Dear Tim: My new blacktop driveway is already falling apart. A heavy rain washed away the gravel on the edge of the driveway. As a result, the gravel under the new blacktop is starting to erode. Why is this happening? What is the best repair I can do so it never happens again? I’m handy and not afraid to work. Will your repair method stop soil erosion in other areas of my yard? — Sally C., Hartselle, Ala.
Sally: I’m sorry your new driveway is not holding up. The good news is you can restore it — and make it better if you follow my advice.
Erosion is a natural process. I studied geology in college and hiked to the bottom of the Grand Canyon on my first major field trip. I witnessed the power of running water over solid rock. Water and gravity are great partners when it comes to erosion!
I also studied physics. People often overlook Newton’s second law, which is expressed in the simple equation force equals mass multiplied by acceleration. Your driveway erosion illustrates this law perfectly.
To put it another way, think about how much energy it takes to move a grain of sand. You can move a simple dry grain of sand with a puff of your breath. Use the same amount of breath but aim it at a small angular rock about the size of a grape. Your breath will not budge this small stone.
Your contractor installed the wrong size gravel along the edge of your driveway. Moreover, the gravel must be the correct shape. Large pieces of angular stone require lots of energy or force to move them. In contrast, small pieces of round stone similar to ball bearings can be moved with a tiny amount of force.
The gravel on the edge of my own steep driveway used to erode with each moderate rainstorm. I replaced the small 3/4-inch pieces of gravel with three-inch stones. All of a sudden my problem disappeared!

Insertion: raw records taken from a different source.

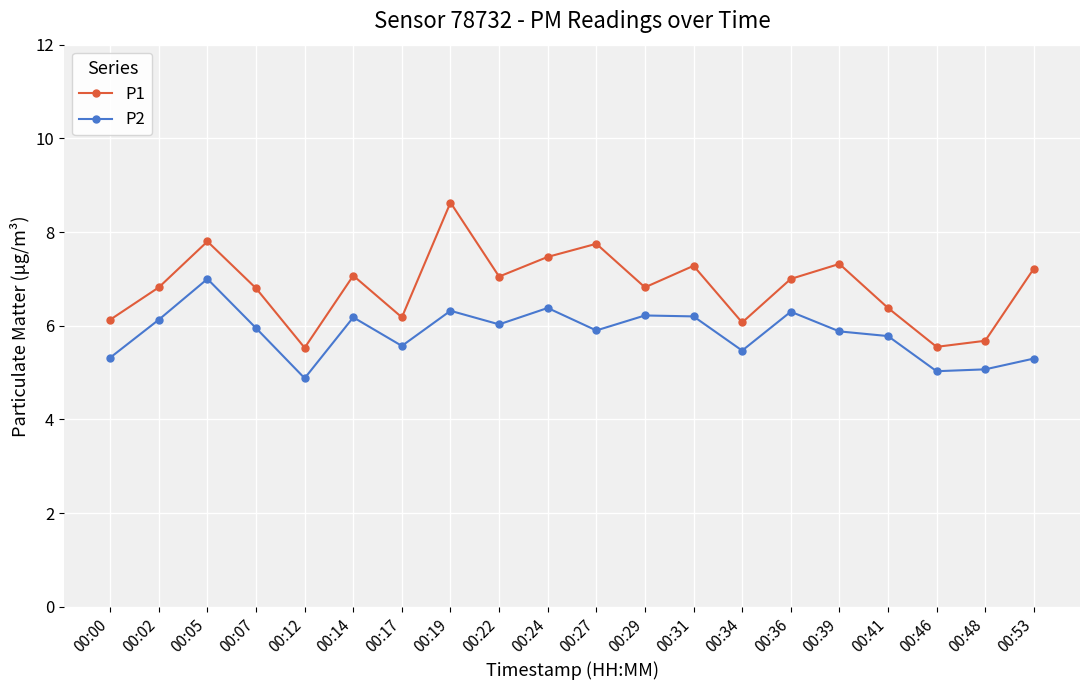

The P2 series shows 2.8 at 00:02. True or false?

False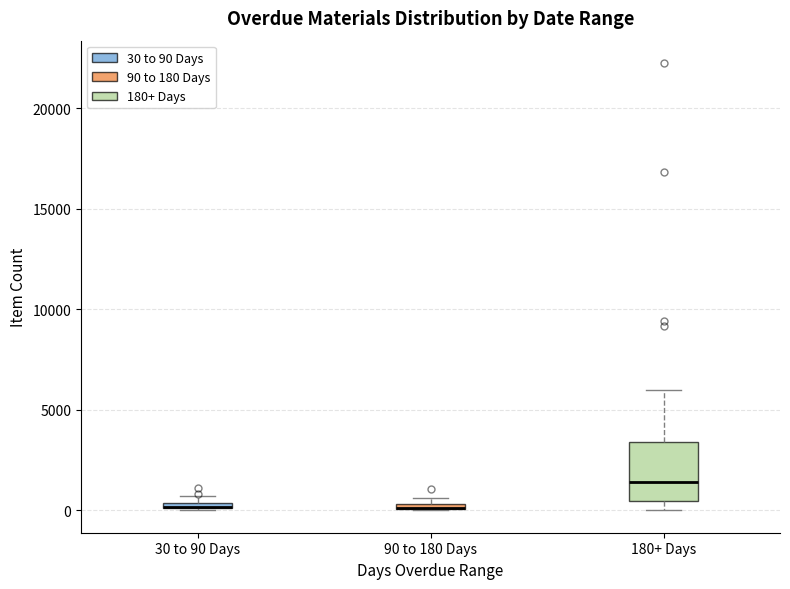

Which box is the tallest, from its lower edge to its upper edge?

180+ Days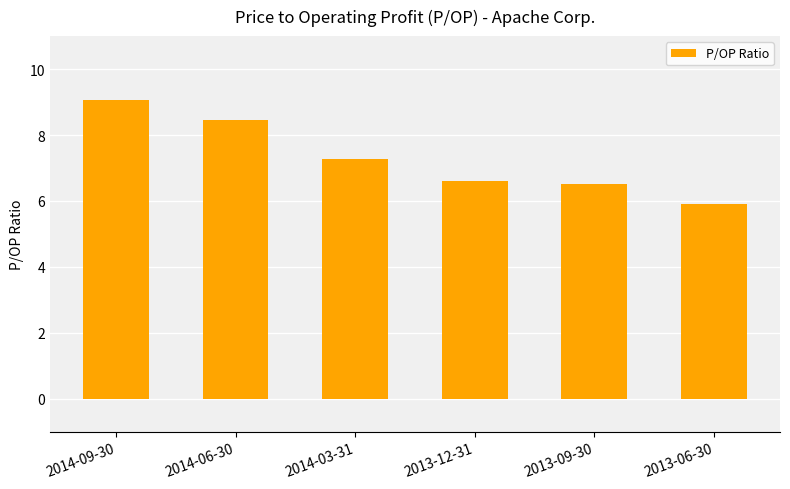

Reading left to right, what are all the values shown in this chart?

9.1	8.5	7.3	6.6	6.5	5.9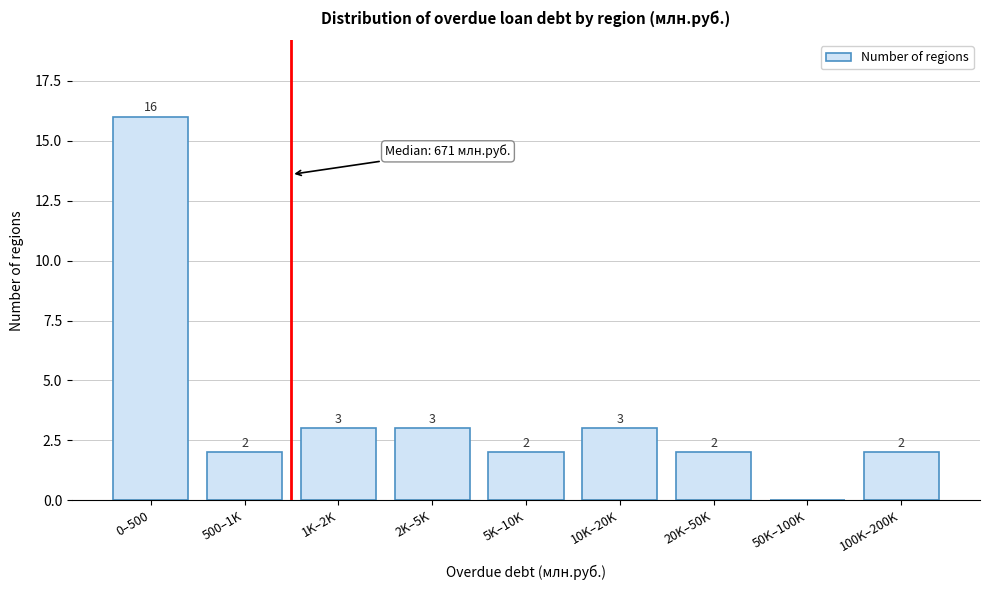

Reading left to right, what are all the values shown in this chart?

0–500=16	500–1K=2	1K–2K=3	2K–5K=3	5K–10K=2	10K–20K=3	20K–50K=2	50K–100K=0	100K–200K=2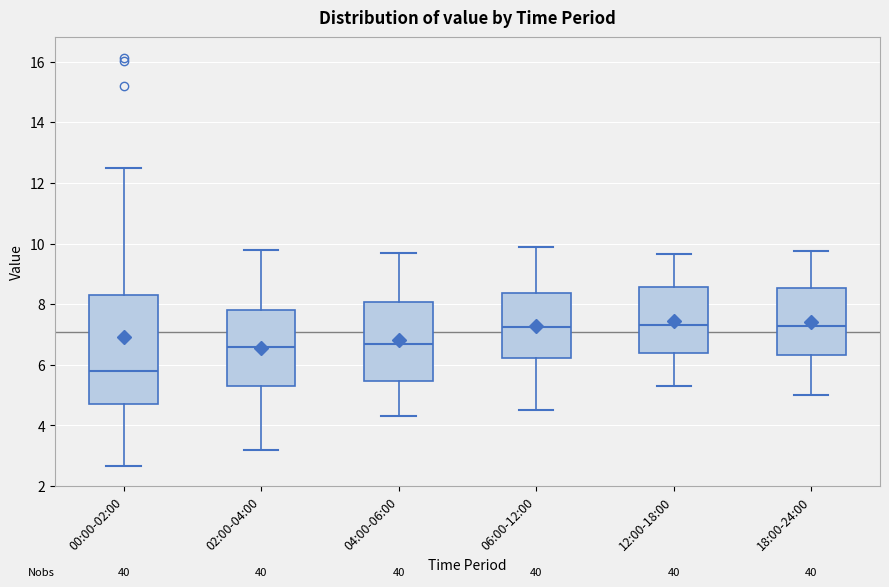

Comparing the boxes themselves (not the whiskers), which one is the tallest?

00:00-02:00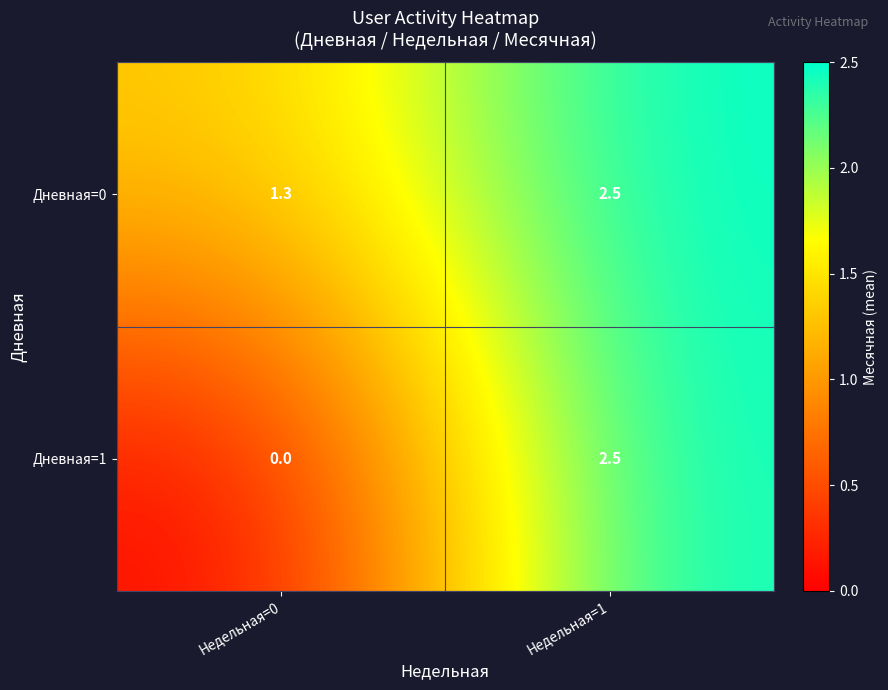

The value of Дневная=1 at Недельная=0 is 1.0. True or false?

False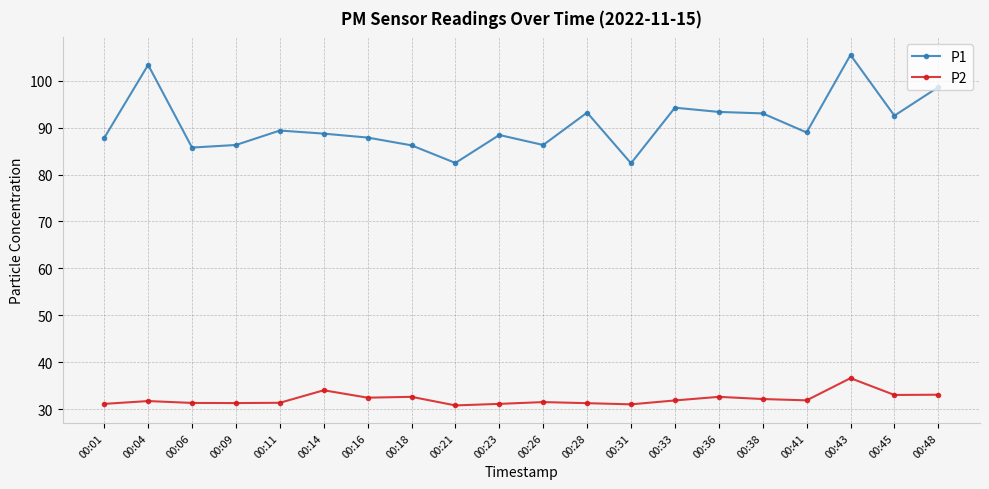

Is it true that P2 equals 61.6 at 00:43?

False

At the present, my town’s roads suffer from the same problem. The road crews install small angular stones in the road shoulder. The gravel is eroded by the force of the car and truck tires on right-hand curves. In the long run, this erosion can be stopped by installing the same 3-inch interlocking angular rock I used on my driveway. Much more force is needed to dislodge these.
Without delay you need to install the larger pieces of stone. Install the stone a minimum of 6 inches deep by 12 inches wide. Small angular pieces of crushed stone can be used to fill the gaps between the larger stones.
Angular stone is available at local gravel pits. This stone is used beneath new roads built near your home. The gravel pit will deliver the stone to your home. You’ll need to calculate how many cubic yards of stone you’ll need.
By all means, make sure the large stone is about 1 inch below the top surface of your driveway. Lawn mowers, snowplows and string trimmers must not be able to kick up the stones.
On the negative side, you may not like the look of these larger stones. In that case, think about the anguish you’ll feel as soon as a car or truck drives along the edge of your driveway and a large crack appears in the blacktop. The large stones provide support to the edge of your blacktop.
You can stop soil erosion in your yard using the same method. Typically, soil erodes where water concentrates in small channels. With this in mind, make a hardscape feature in the channel. The rock will stop the erosion.
Fill the channel or rut in the yard with larger angular stone and line the feature with much larger rocks as you might see in a local stream. Take photographs of a few creeks or streams near your home. The photos will guide you as long as you pay attention to the overall look of the natural stream.
All things considered, I believe you’ll love the look of the large stones next to your driveway. Install about five or 10 feet of them, and then stand back 30 feet to look at your work. Colorful angular stones can be used to create an accent to your drive. Do your best to look at all the types of angular stone at the gravel pit and select one that you like.